Agreed. We need to help Afghanistan grow into a stable democratic country. But getting and then keeping the necessary resources there, in the midst of Iraq and the Israeli/Palestinian peace process, will be difficult. It's a matter of getting our people and our government to give the problem some serious thought and focus. But people just don't seem to care about politics unless there is a big crisis staring them in the face. I don't understand how we could have put so many resources and so much effort into going into Afghanistan, a place we know can slip back into being a hotbed of terrorist activity, and then, less than two years after September 11th, we have let our commitment there weaken to the point that, except in Kabul, the country is being ruled by warlords. Is it just a really difficult thing to do; to police a country until a real police force and rules of law and order can develop? Or is it something else?

Posted by: BA | May 30, 2003 10:27:07 PM

Depends on the country, I would guess. Afghanistan is one tough nut. Where would we start? Round up all the warlords and imprison or kill them? Buy them off? With what, exactly? What proud tribal chieftan wielding absolute power is going to come to the table and relinquish some of that power to a coalition?

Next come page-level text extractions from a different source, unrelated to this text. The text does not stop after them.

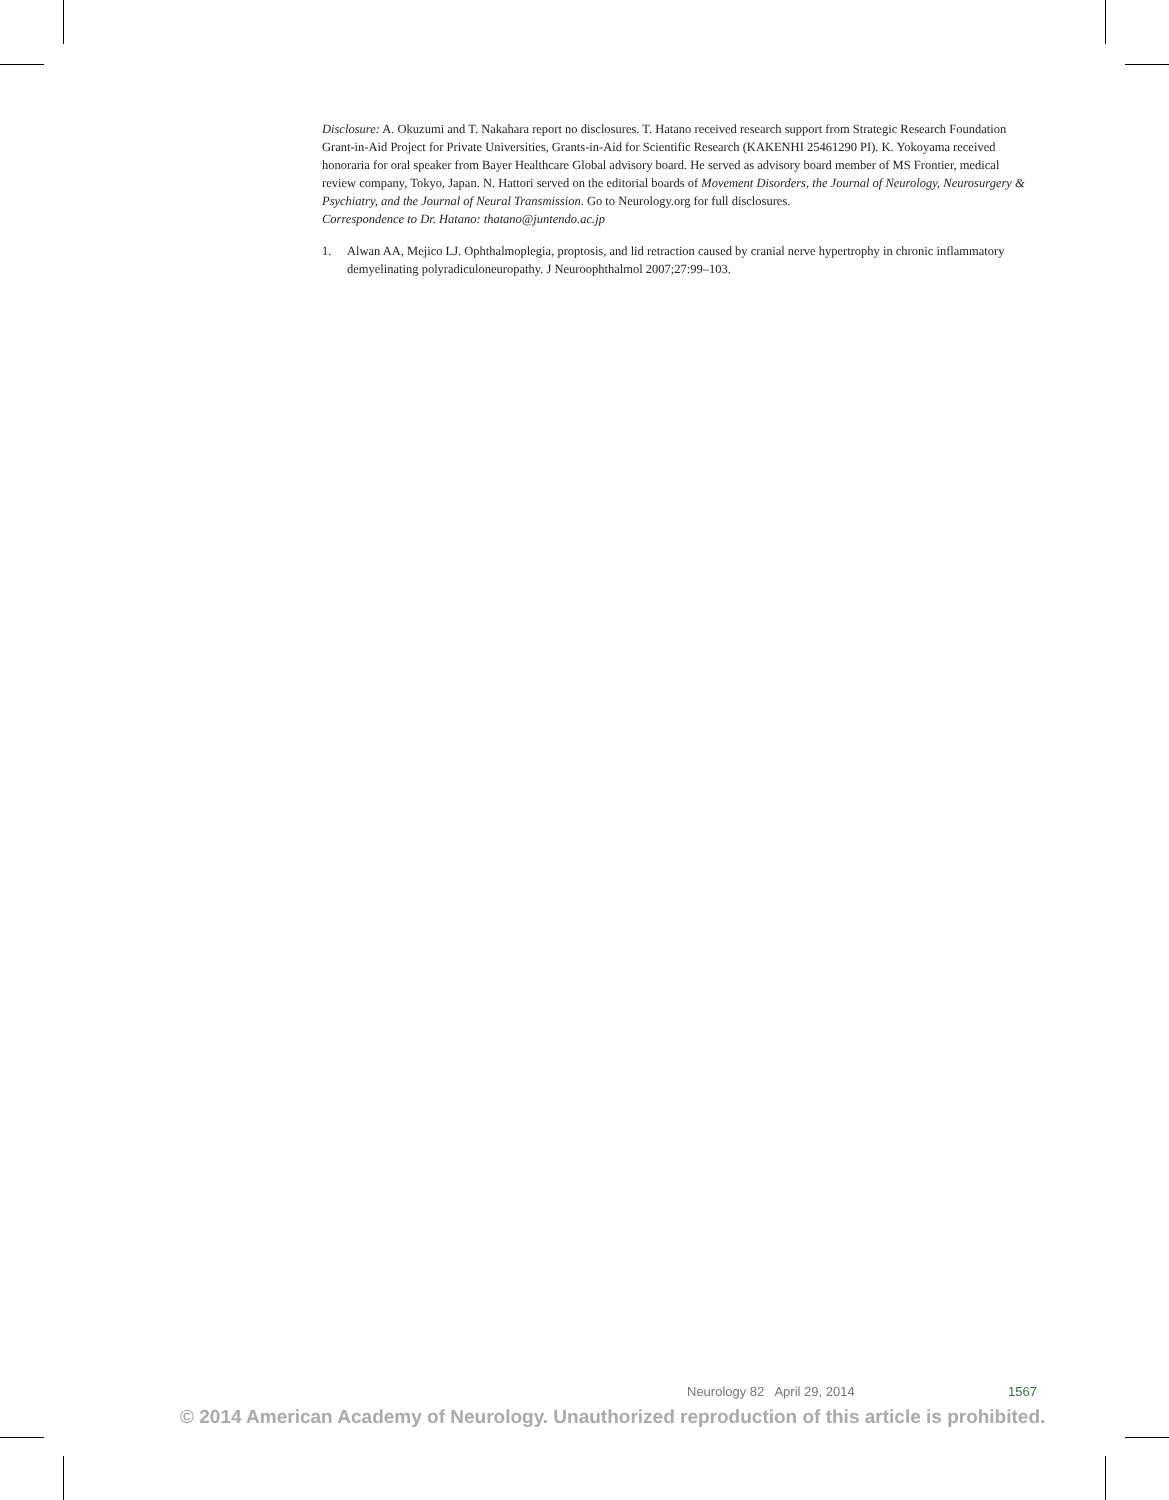Disclosure: A. Okuzumi and T. Nakahara report no disclosures. T. Hatano received research support from Strategic Research Foundation Grant-in-Aid Project for Private Universities, Grants-in-Aid for Scientific Research (KAKENHI 25461290 PI). K. Yokoyama received honoraria for oral speaker from Bayer Healthcare Global advisory board. He served as advisory board member of MS Frontier, medical review company, Tokyo, Japan. N. Hattori served on the editorial boards of Movement Disorders, the Journal of Neurology, Neurosurgery & Psychiatry, and the Journal of Neural Transmission. Go to Neurology.org for full disclosures.
Correspondence to Dr. Hatano: thatano@juntendo.ac.jp
1. Alwan AA, Mejico LJ. Ophthalmoplegia, proptosis, and lid retraction caused by cranial nerve hypertrophy in chronic inflammatory demyelinating polyradiculoneuropathy. J Neuroophthalmol 2007;27:99–103.
Neurology 82 April 29, 2014 1567
© 2014 American Academy of Neurology. Unauthorized reproduction of this article is prohibited.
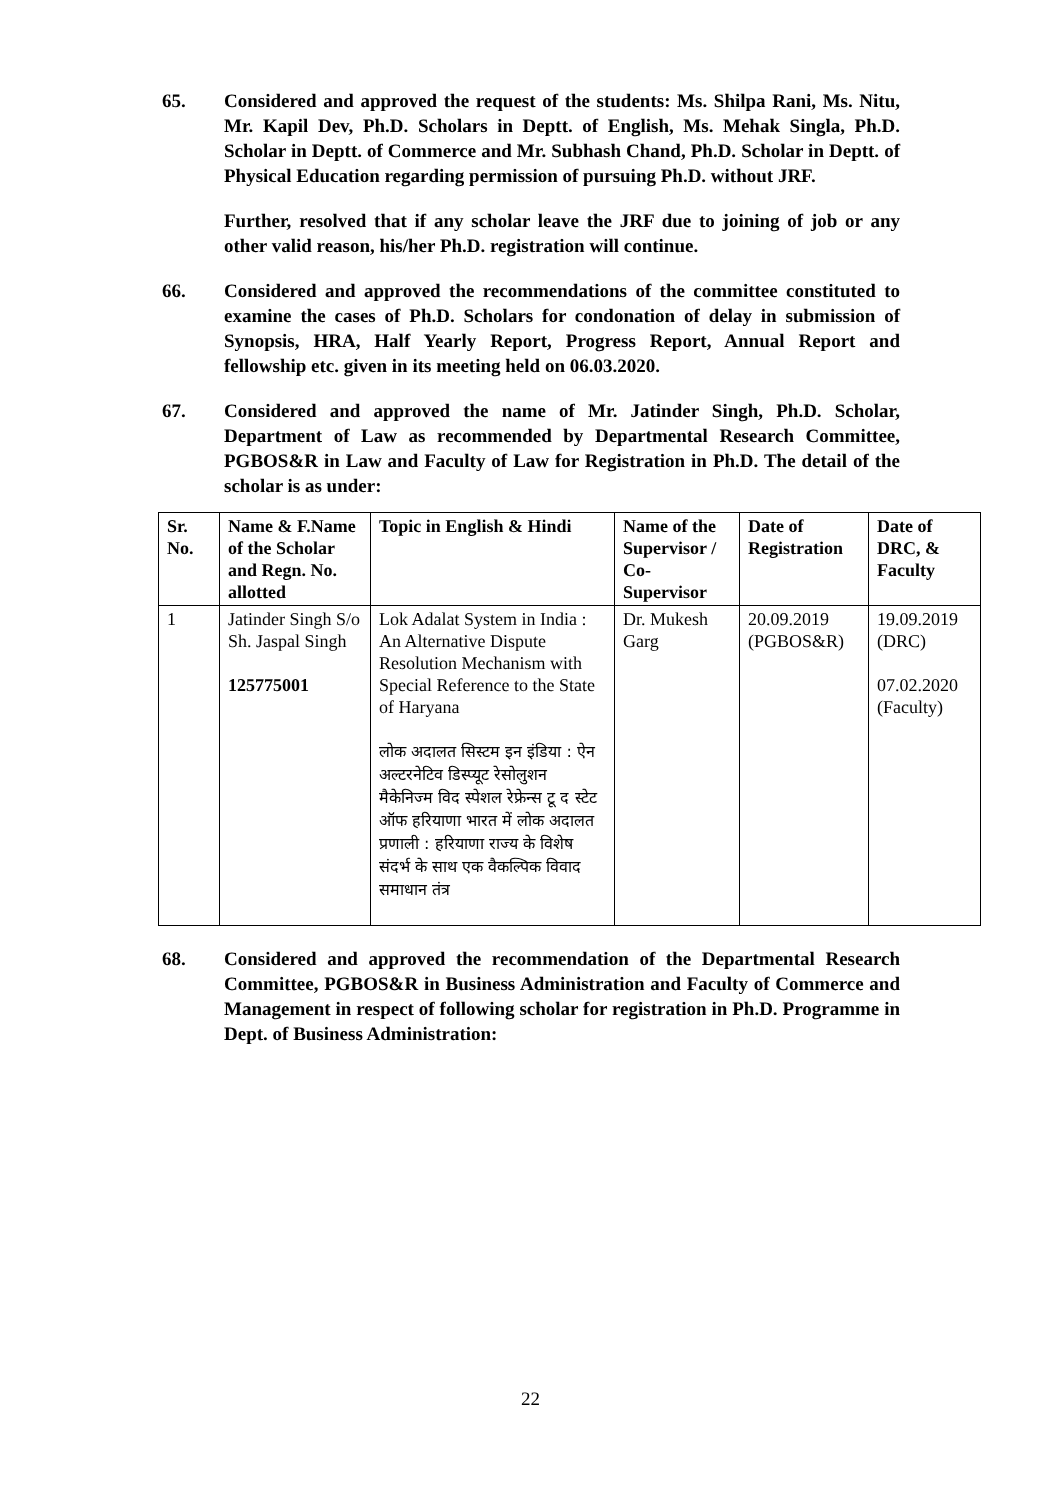65. Considered and approved the request of the students: Ms. Shilpa Rani, Ms. Nitu, Mr. Kapil Dev, Ph.D. Scholars in Deptt. of English, Ms. Mehak Singla, Ph.D. Scholar in Deptt. of Commerce and Mr. Subhash Chand, Ph.D. Scholar in Deptt. of Physical Education regarding permission of pursuing Ph.D. without JRF.
Further, resolved that if any scholar leave the JRF due to joining of job or any other valid reason, his/her Ph.D. registration will continue.
66. Considered and approved the recommendations of the committee constituted to examine the cases of Ph.D. Scholars for condonation of delay in submission of Synopsis, HRA, Half Yearly Report, Progress Report, Annual Report and fellowship etc. given in its meeting held on 06.03.2020.
67. Considered and approved the name of Mr. Jatinder Singh, Ph.D. Scholar, Department of Law as recommended by Departmental Research Committee, PGBOS&R in Law and Faculty of Law for Registration in Ph.D. The detail of the scholar is as under:
| Sr. No. | Name & F.Name of the Scholar and Regn. No. allotted | Topic in English & Hindi | Name of the Supervisor / Co-Supervisor | Date of Registration | Date of DRC, & Faculty |
| --- | --- | --- | --- | --- | --- |
| 1 | Jatinder Singh S/o Sh. Jaspal Singh 125775001 | Lok Adalat System in India : An Alternative Dispute Resolution Mechanism with Special Reference to the State of Haryana लोक अदालत सिस्टम इन इंडिया : ऐन अल्टरनेटिव डिस्प्यूट रेसोलुशन मैकेनिज्म विद स्पेशल रेफ्रेन्स टू द स्टेट ऑफ हरियाणा भारत में लोक अदालत प्रणाली : हरियाणा राज्य के विशेष संदर्भ के साथ एक वैकल्पिक विवाद समाधान तंत्र | Dr. Mukesh Garg | 20.09.2019 (PGBOS&R) | 19.09.2019 (DRC) 07.02.2020 (Faculty) |
68. Considered and approved the recommendation of the Departmental Research Committee, PGBOS&R in Business Administration and Faculty of Commerce and Management in respect of following scholar for registration in Ph.D. Programme in Dept. of Business Administration:
22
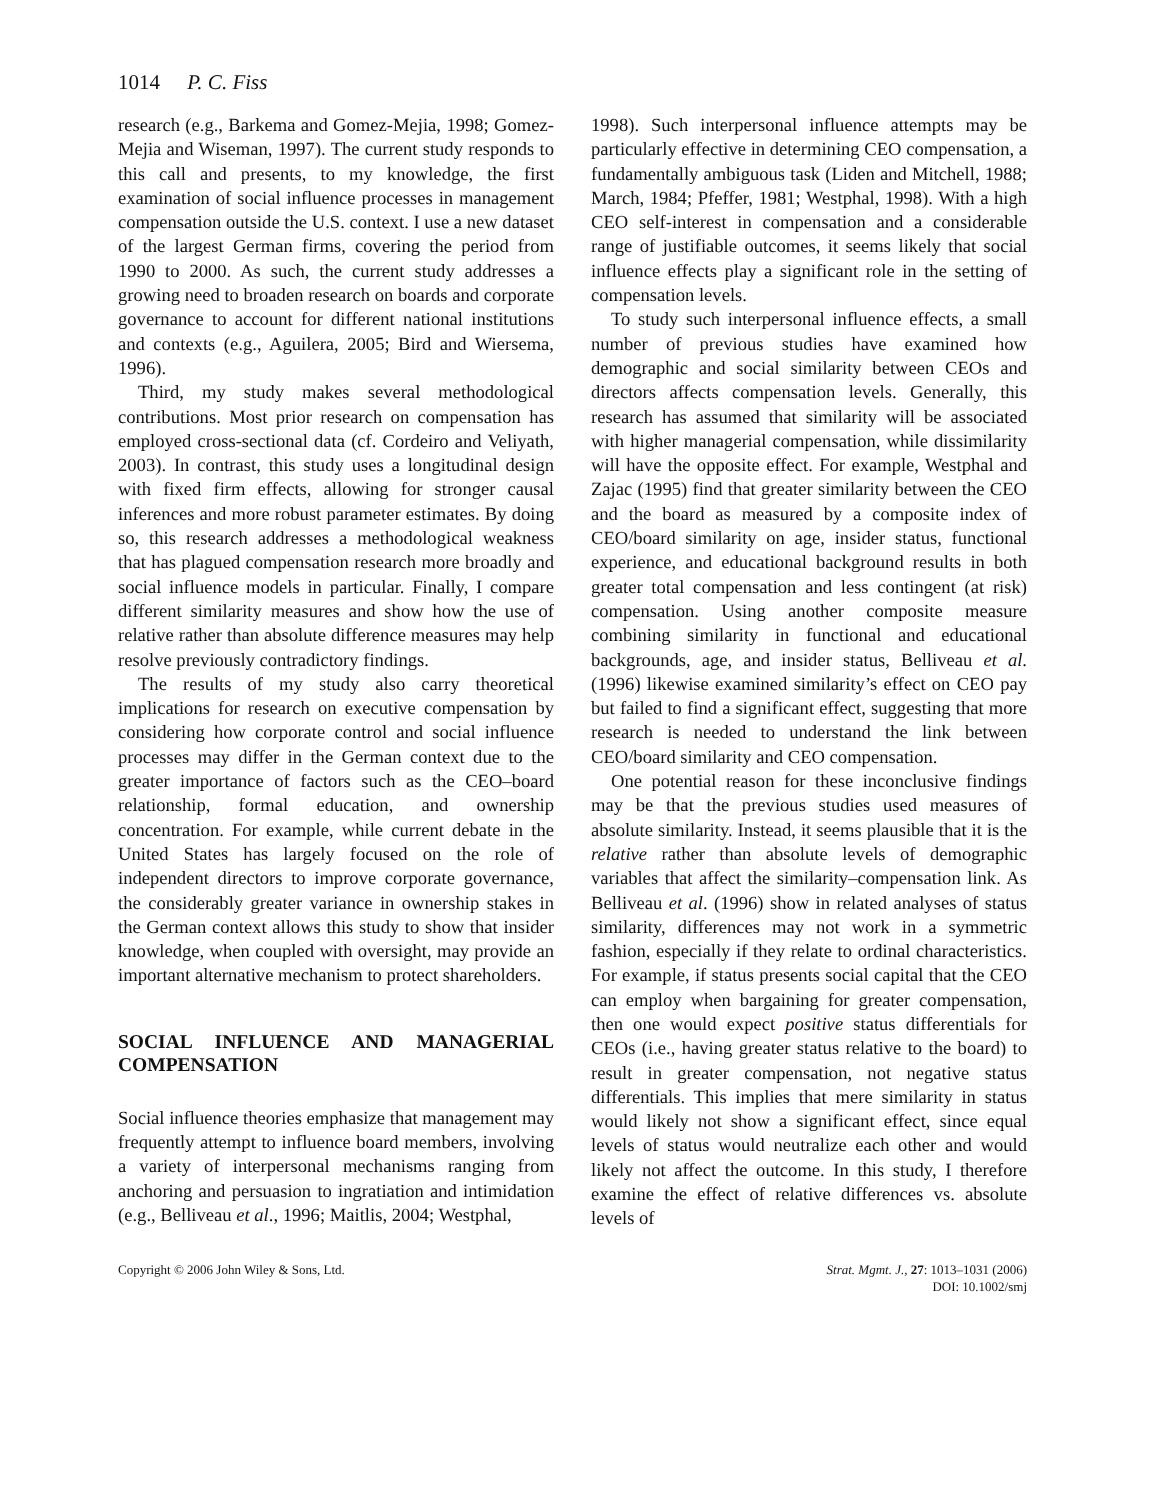1014 P. C. Fiss
research (e.g., Barkema and Gomez-Mejia, 1998; Gomez-Mejia and Wiseman, 1997). The current study responds to this call and presents, to my knowledge, the first examination of social influence processes in management compensation outside the U.S. context. I use a new dataset of the largest German firms, covering the period from 1990 to 2000. As such, the current study addresses a growing need to broaden research on boards and corporate governance to account for different national institutions and contexts (e.g., Aguilera, 2005; Bird and Wiersema, 1996).
Third, my study makes several methodological contributions. Most prior research on compensation has employed cross-sectional data (cf. Cordeiro and Veliyath, 2003). In contrast, this study uses a longitudinal design with fixed firm effects, allowing for stronger causal inferences and more robust parameter estimates. By doing so, this research addresses a methodological weakness that has plagued compensation research more broadly and social influence models in particular. Finally, I compare different similarity measures and show how the use of relative rather than absolute difference measures may help resolve previously contradictory findings.
The results of my study also carry theoretical implications for research on executive compensation by considering how corporate control and social influence processes may differ in the German context due to the greater importance of factors such as the CEO–board relationship, formal education, and ownership concentration. For example, while current debate in the United States has largely focused on the role of independent directors to improve corporate governance, the considerably greater variance in ownership stakes in the German context allows this study to show that insider knowledge, when coupled with oversight, may provide an important alternative mechanism to protect shareholders.
SOCIAL INFLUENCE AND MANAGERIAL COMPENSATION
Social influence theories emphasize that management may frequently attempt to influence board members, involving a variety of interpersonal mechanisms ranging from anchoring and persuasion to ingratiation and intimidation (e.g., Belliveau et al., 1996; Maitlis, 2004; Westphal,
1998). Such interpersonal influence attempts may be particularly effective in determining CEO compensation, a fundamentally ambiguous task (Liden and Mitchell, 1988; March, 1984; Pfeffer, 1981; Westphal, 1998). With a high CEO self-interest in compensation and a considerable range of justifiable outcomes, it seems likely that social influence effects play a significant role in the setting of compensation levels.
To study such interpersonal influence effects, a small number of previous studies have examined how demographic and social similarity between CEOs and directors affects compensation levels. Generally, this research has assumed that similarity will be associated with higher managerial compensation, while dissimilarity will have the opposite effect. For example, Westphal and Zajac (1995) find that greater similarity between the CEO and the board as measured by a composite index of CEO/board similarity on age, insider status, functional experience, and educational background results in both greater total compensation and less contingent (at risk) compensation. Using another composite measure combining similarity in functional and educational backgrounds, age, and insider status, Belliveau et al. (1996) likewise examined similarity’s effect on CEO pay but failed to find a significant effect, suggesting that more research is needed to understand the link between CEO/board similarity and CEO compensation.
One potential reason for these inconclusive findings may be that the previous studies used measures of absolute similarity. Instead, it seems plausible that it is the relative rather than absolute levels of demographic variables that affect the similarity–compensation link. As Belliveau et al. (1996) show in related analyses of status similarity, differences may not work in a symmetric fashion, especially if they relate to ordinal characteristics. For example, if status presents social capital that the CEO can employ when bargaining for greater compensation, then one would expect positive status differentials for CEOs (i.e., having greater status relative to the board) to result in greater compensation, not negative status differentials. This implies that mere similarity in status would likely not show a significant effect, since equal levels of status would neutralize each other and would likely not affect the outcome. In this study, I therefore examine the effect of relative differences vs. absolute levels of
Copyright © 2006 John Wiley & Sons, Ltd.
Strat. Mgmt. J., 27: 1013–1031 (2006)
DOI: 10.1002/smj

The problem with many of the countries that are currently imploding (Afghanistan, DRC, Liberia, Sierra Leone, Sudan) is that they are not countries at all, but territories made up of clans that have been artificially cobbled together by colonialism. So where do we go from here with that? Re-draw the countries? I don't see the Western corporate oligarchies getting behind that.

The only way to change something this big is to allocate enough resources to hold down the fort for 15 years or so, create an effective education program, and wait it out until a generation enlightened to new cultural modalities is in place. Unfortunately, one of the only institutions around today that is hip to the power of education is militant Islam.